Había estado sediento, y encontrando la oportunidad perfecta, se había llevado a la chica que había hecho el comentario imprudente.

Hubiese clavado sus colmillos en alguna de ellas de todos modos.

Heidi no había sido la única a quién había tomado por sorpresa el Señor en la tienda de ropa.

El mayordomo conocía bien a su Señor, quien seducía mujeres fácilmente.

Hacerle un cumplido a la señorita de forma tan directa, habría hecho que el corazón de cualquiera palpitara con fuerza.

Él no estaba consciente de qué planeaba su Señor esta vez, ya que la Srta.

Curtis pronto sería la esposa del señor Lawson y engañar a la señorita no era una buena idea.

Esa noche, Heidi experimentó otra pesadilla mientras dormía.

La pequeña niña estaba sola, sentada en la oscura y fría celda.

Su pequeño cuerpo temblaba debido al frío y el miedo producido por el constante eco de los gritos.

Incluso con su estómago vacío, el olor acre en el aire ya había hecho que la niña vomitara en una esquina de su celda.
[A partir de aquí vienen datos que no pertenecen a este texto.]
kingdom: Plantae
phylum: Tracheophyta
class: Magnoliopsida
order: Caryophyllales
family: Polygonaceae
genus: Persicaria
Un hombre corpulento entró con un manojo de llaves y después abrió la puerta de la celda.

La pequeña niña gritaba, lloraba, lo empujaba y pateaba, lo cual no lo afectó mientras la arrastraba de allí.

—¡No!

¡No!

¡Por favor!

—eran las constantes palabras que decía la niña, a las cuales el hombre corpulento no prestaba atención.

Llevándola a una habitación, él la encadenó a uno de los asientos de madera, fijando sus brazos a las patas de madera junto a sus propios pies.

—Oh, querida —la pequeña niña escuchó hablar a una mujer:—Solo tienes que sentarte quieta.

Quieres sentirte mejor, ¿no es cierto?

—preguntó con una dulce voz.

Al escuchar la gentileza de la mujer, la pequeña niña sollozó calladamente.

—Buena niña — dijo la mujer acariciándole la cabeza.

La mujer escogió un par de tijeras de la bandeja antes de cortar un lado de la sucia tela que vestía la pequeña.

La niña, confundida, abrió sus ojos, pero antes de que pudiera darse cuenta de lo que le estaba sucediendo, una plancha caliente y ardiente, fue puesta en su espalda.

Heidi despertó repentinamente con un grito ahogado con todo su cuerpo cubierto en sudor.

Sentándose sobre su cama, abrazó sus rodillas y colocó su frente en ellas mientras regulaba su respiración.

Una sola lágrima se escapó de sus ojos cerrados.

«Si tan solo pudiera olvidarlo…», pensó Heidi para sí misma.